● PROVIDED INFORMATION:
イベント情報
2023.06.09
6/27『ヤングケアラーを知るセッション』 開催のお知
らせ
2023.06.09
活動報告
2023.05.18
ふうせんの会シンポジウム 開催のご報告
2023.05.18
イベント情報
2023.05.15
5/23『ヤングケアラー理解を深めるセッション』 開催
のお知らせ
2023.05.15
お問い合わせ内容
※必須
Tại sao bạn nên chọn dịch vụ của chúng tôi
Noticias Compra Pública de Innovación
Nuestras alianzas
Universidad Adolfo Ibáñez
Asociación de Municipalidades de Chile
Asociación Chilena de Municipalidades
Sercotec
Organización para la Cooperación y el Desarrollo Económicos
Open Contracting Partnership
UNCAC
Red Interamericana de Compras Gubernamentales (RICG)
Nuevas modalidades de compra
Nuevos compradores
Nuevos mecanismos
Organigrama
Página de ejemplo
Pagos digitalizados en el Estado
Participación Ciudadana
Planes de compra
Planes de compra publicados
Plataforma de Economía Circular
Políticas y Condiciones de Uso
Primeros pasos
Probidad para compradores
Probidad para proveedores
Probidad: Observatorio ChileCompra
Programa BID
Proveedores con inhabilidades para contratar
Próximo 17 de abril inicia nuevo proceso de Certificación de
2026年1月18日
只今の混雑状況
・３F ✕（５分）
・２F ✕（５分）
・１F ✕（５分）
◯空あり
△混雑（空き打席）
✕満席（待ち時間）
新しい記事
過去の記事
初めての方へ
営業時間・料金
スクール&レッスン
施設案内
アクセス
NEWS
==
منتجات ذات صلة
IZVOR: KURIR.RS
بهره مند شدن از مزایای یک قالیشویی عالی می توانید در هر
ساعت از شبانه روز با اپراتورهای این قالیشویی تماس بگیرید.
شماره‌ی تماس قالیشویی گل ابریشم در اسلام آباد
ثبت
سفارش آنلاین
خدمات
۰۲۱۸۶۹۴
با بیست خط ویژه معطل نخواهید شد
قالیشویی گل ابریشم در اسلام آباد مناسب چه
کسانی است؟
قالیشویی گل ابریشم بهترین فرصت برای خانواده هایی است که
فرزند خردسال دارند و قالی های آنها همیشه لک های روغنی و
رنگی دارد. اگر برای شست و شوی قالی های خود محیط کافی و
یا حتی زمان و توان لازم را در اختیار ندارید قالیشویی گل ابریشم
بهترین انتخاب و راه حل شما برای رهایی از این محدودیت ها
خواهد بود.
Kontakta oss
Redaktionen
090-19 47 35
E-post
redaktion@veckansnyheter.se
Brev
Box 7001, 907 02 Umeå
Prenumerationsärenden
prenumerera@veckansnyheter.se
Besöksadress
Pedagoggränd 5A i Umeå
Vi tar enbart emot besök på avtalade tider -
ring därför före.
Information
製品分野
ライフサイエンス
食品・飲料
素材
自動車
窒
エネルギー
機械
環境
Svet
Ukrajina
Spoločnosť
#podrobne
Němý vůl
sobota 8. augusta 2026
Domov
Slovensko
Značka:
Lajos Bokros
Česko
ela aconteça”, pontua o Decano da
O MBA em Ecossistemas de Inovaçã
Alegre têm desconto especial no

● INSTRUCTION: Reproduce verbatim the portion of the records that opens with the line containing "منتجات ذات صلة" and closes with the line containing "قالیشویی گل ابریشم بهترین", including both of those lines.

● SOLVED EXERCISE:
منتجات ذات صلة
IZVOR: KURIR.RS
بهره مند شدن از مزایای یک قالیشویی عالی می توانید در هر
ساعت از شبانه روز با اپراتورهای این قالیشویی تماس بگیرید.
شماره‌ی تماس قالیشویی گل ابریشم در اسلام آباد
ثبت
سفارش آنلاین
خدمات
۰۲۱۸۶۹۴
با بیست خط ویژه معطل نخواهید شد
قالیشویی گل ابریشم در اسلام آباد مناسب چه
کسانی است؟
قالیشویی گل ابریشم بهترین فرصت برای خانواده هایی است که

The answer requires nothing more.